Holding Strong
Here I am exactly 3 weeks since my last session on the even of session #31. I was both thrilled after session 30 and worried about the next 3 weeks. The last time I went 3 weeks between treatments I totally fell apart and all small gains that I had previously disappeared. In addition it took months to get back to that place I was before going so long between treatments. This is not how I wanted to live and I knew was not sustainable.
In addition, session #30 was the most profound experience in
treatment for me to date so to risk those enormous gains was a major concern to
me. But it had to happen. The reality of this treatment is that getting
to a clinic where you can have the treatment and be monitored is difficult
because you need a driver. It is a huge
sacrifice of time. When I started
Spravato it was not intended to be forever.
There was a very real hope for remission. But the journey to that seemed long and
daunting.
After 7 months of treatment I was finally starting to feel
better and session 30 really seemed to push me over the top. In the days to follow I felt amazing. I was levelheaded. I was seeing solutions to my problems and
most importantly I was experiencing joy.
Over the last 7 years I had lost the ability to experience joy even
while doing things I had previously loved.

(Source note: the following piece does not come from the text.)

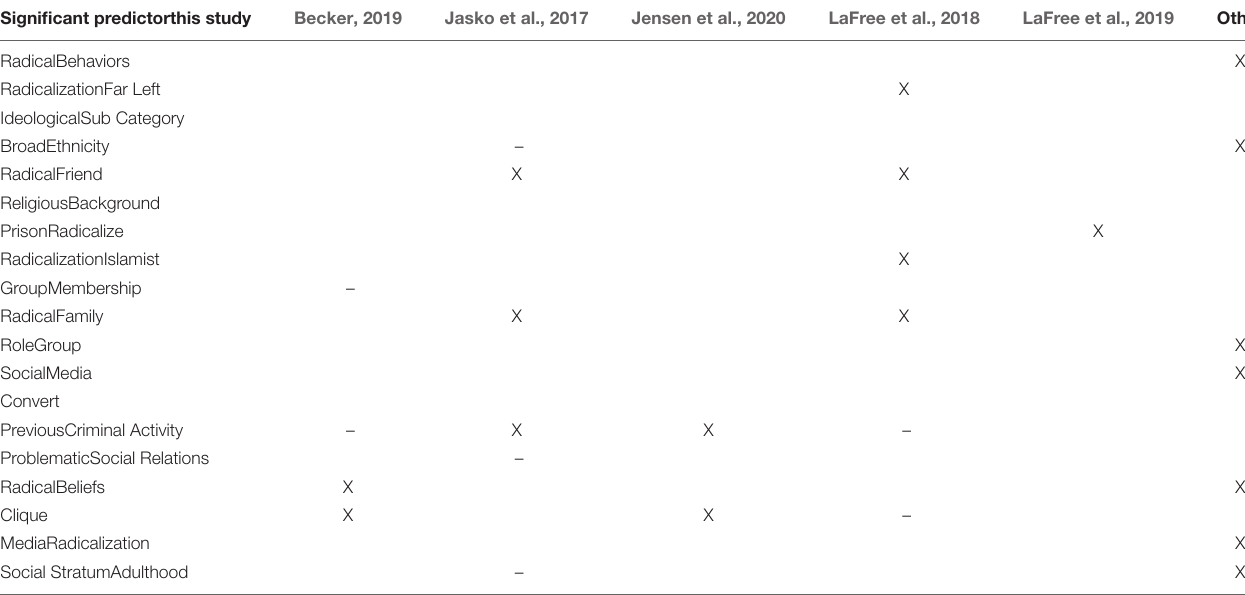
TABLE 6 | Predictor variables in our and earlier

All of my “feels” were gone. But
now they had returned rushing back to me like a dam had been broken. I was flooded with mental relief in so many
ways. I knew this feeling because it was
the same feeling I had 14 years ago with my acupuncture treatment that resulted
in my remission. It was the same feeling
I had when I lost 100 pounds and summited a mountain still in that remission 7
years later. But my remission ended and
I reverted back to the disease of depression and sank heavily in the years to
come into severe SI.
Only months ago I remember sitting in my car in my garage
where I had accidentally, in a rush, started my car forgetting to open the door
first. As I reached for the button to
open the door I had that brief pause where I stopped and considered how easy it
would be to just not press it, to let my lungs fill with that gentle poison. But
now here I was feeling this euphoria.
For days I was cautious to even say the word remission or to
acknowledge that it was even possible. I
was deathly afraid it would not last beyond those days. But as the weeks slid by I found myself
feeling better and better and not worse.
There has been no regression. In
fact I had to cancel my therapy due to a change of my plans and for the first
time in YEARS actually didn’t feel I needed it! Literally none of my problems
seemed insurmountable. The same problems
that have been there the whole time. But
for some reason now I felt they were fixable.
I go into my treatment tomorrow and feel confident this will
be even more healing and shoring up of the connections in my brain that have
brought me to this place. But it is
enormously hopeful that I don’t desperately need it to stay alive. This will be valuable if I can maintain right
now as I have a few months coming up with work where even having one treatment
a month will be simply not possible. So
knowing I can maintain means the world to me.
A few weeks before my breakthrough I was feeling better and
sitting in the clinic waiting area and I heard another patient setting up her
next appointment and she mentioned not being able to come as much because she
felt good enough finally to get a job.
It really made me smile hoping I would have results like that
someday. And now here I am. I know it is extremely early to say I am in
full remission and I suspect I will need booster treatments. I also plan to continue going once a month
(twice for some months) to front load myself and hope to sustain my
results. But as far as I am concerned
this is finally the miracle I have been hoping for. I hope it lasts and at the very least
sustains me until something new opens new doors. For now I plan to use every bit of this
remission to better every aspect of my life that has suffered in the last 7
years since my last remission ended.